My students see me use it every week: the scale sheet comes out, my phone goes on the stand, and the metronome app opens and starts ticking. But, the musical usefulness of your smart phone isn’t limited to just one app. Below, I’ve listed come common tools that you can find for your iPhone or iPod touch. The key word I went with is “free,” so although there are others, I’ve tried to pick ones that don’t cost anything. Droid users - developers often write apps for both platforms (Angry Birds, anyone?), so take a look in the Android Market.
With as many free metronomes as are out there, you really don't need to buy one unless you want a smart phone version of Dr. Beat! In lessons, I use the Silver Dial Metronome.
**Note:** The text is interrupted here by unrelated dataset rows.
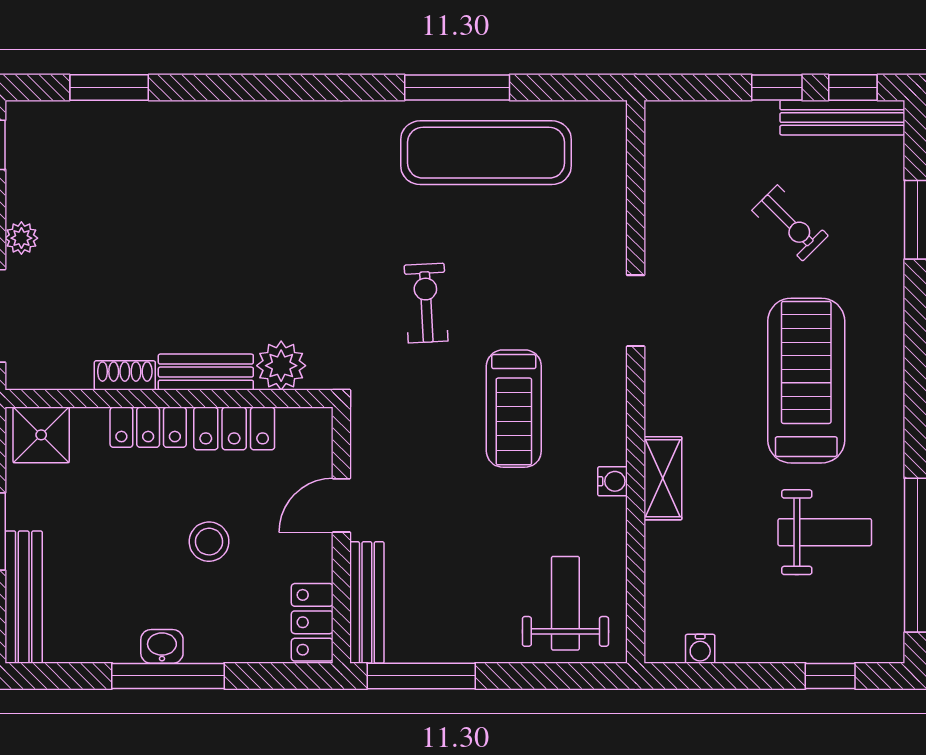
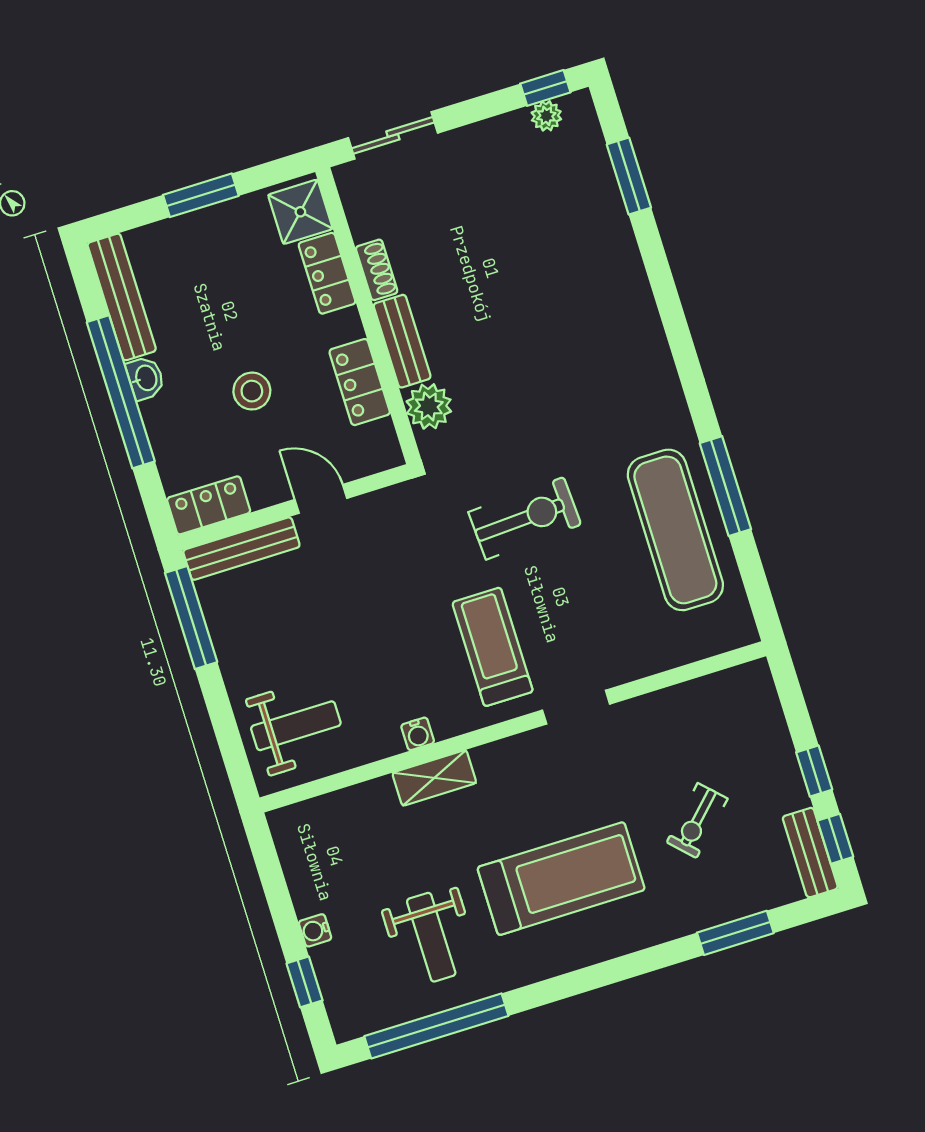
bench: (842, 118) -> (810, 853), width x0.73
plant: (21, 238) -> (546, 116), moved
exercise bike: (426, 303) -> (525, 518), width x1.38, depth x1.39
treadmill: (514, 409) -> (493, 647), moved, turned 90
locker: (148, 427) -> (327, 273), moved
bench: (24, 597) -> (122, 297), moved, turned 90
water cooler: (700, 649) -> (315, 930), moved
window: (168, 676) -> (121, 392), width x1.46

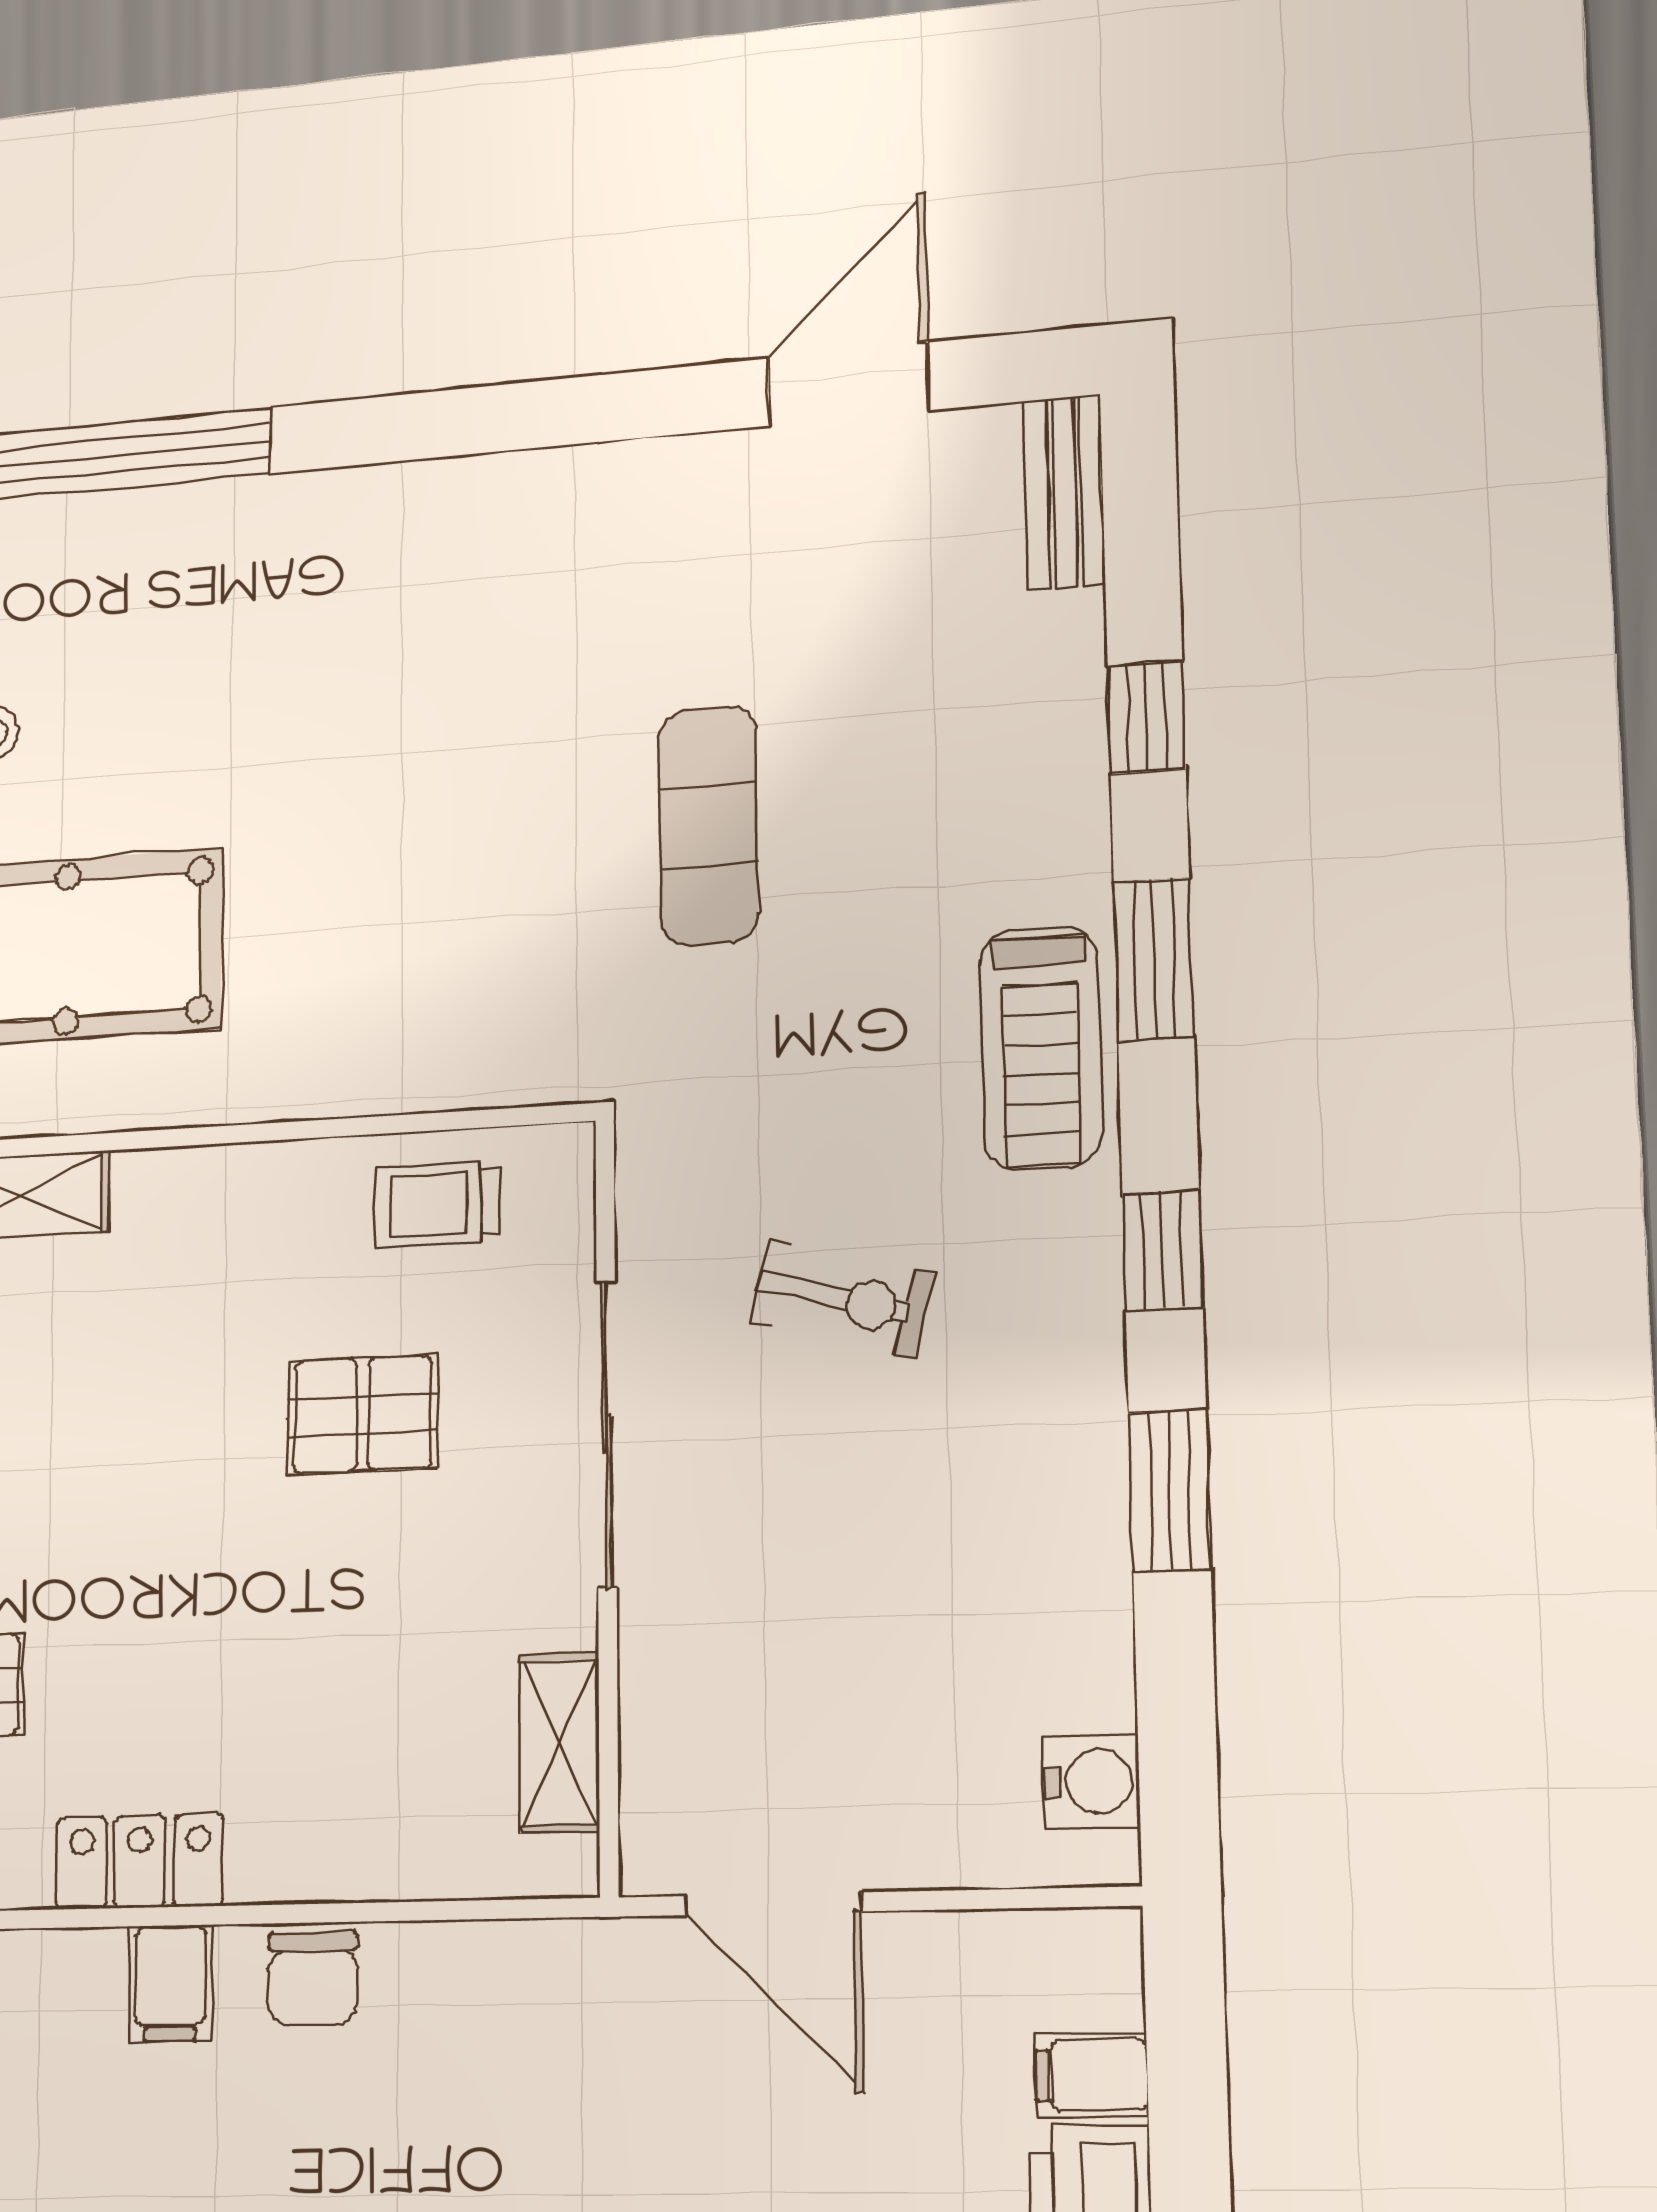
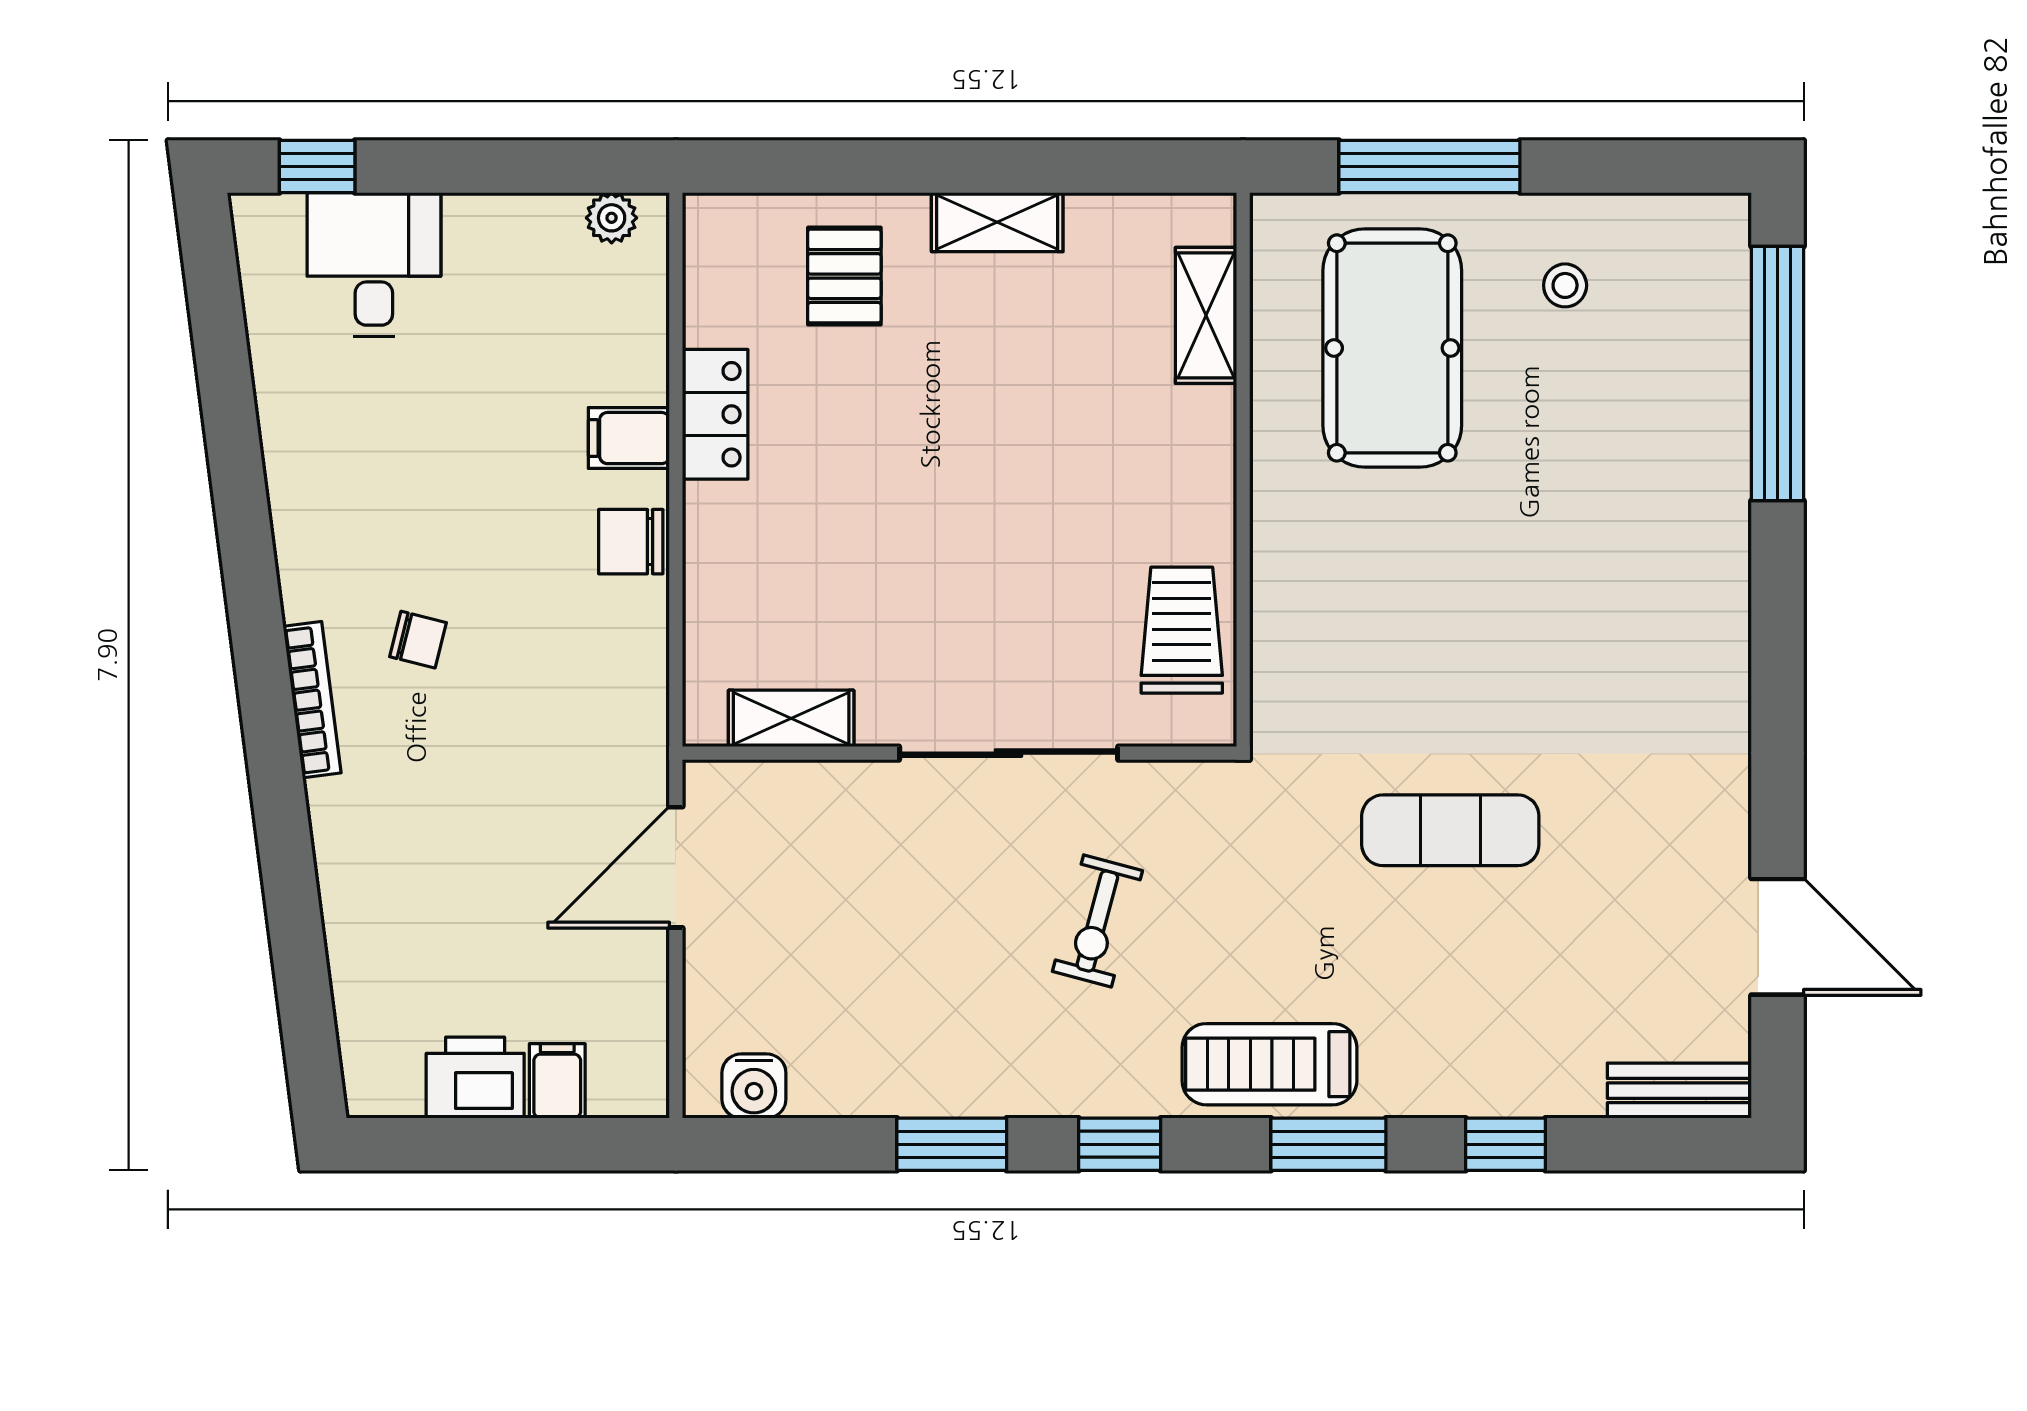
trolley: (437, 1204) -> (1182, 630), width x1.36, depth x1.39
pallet: (363, 1415) -> (1030, 576), removed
When you first open it after install, there are some features that I found distracting and chose to disable. Go into settings, and you can turn off "flash", "pendulum", and adjust the sound. With those settings changed, I found this to be my favorite metronome currently in the app store. Another one I saw is put out by Steinway. It's a very nice, straightforward metronome that allows you to pick a time signature, it has an optional flash, and a scroll wheel to pick your tempo. There is also a Ludwig edition, which has a couple more options for looks, but works the same way. I found them both to be very user-friendly.
Honestly, you're not going to find a free app that's very useful. The ones I saw were basic at best. Rather than spending the money on one, just open your browser and go to www.woodwind.org. There, you will find extensive fingering charts for flute, clarinet, saxophone, and even oboe and bassoon. It's free, accessible whenever you have a data or wi-fi connection, and is tested and reliable information.
There are only a few free tuners, but I did like one. It's called n-Track Tuner. It is an actual chromatic tuner, and although the app doesn't show it quite as simply as a handheld tuner, it does a good job of hearing pitch and showing the degree to which you are off. I put it up against my handheld tuner and it was pretty close. You can also choose a pitch for it to play. The runners-up were much less stable and they just didn't perform as well.
I didn't find any free apps that looked helpful. However, there was a good app made by a USC piano professor called Music Theory Pro for only $.99 that is a very nice study tool. It offers practice in note naming, intervals, chords, key signatures, and ear training. It does not teach, but is set up like a quiz game - you answer questions and it gives you a score. There is a timer that you can use if you want to add speed to accuracy. It covers content from what we learn in our lessons to a first-year music theory class. The only thing I didn't like about it was that you must answer the note naming component using a piano keyboard instead of giving the actual name, but for its purpose, I totally get why they went this route. With all that it does, this piece of software is a bargain, and is useful to students studying any instrument.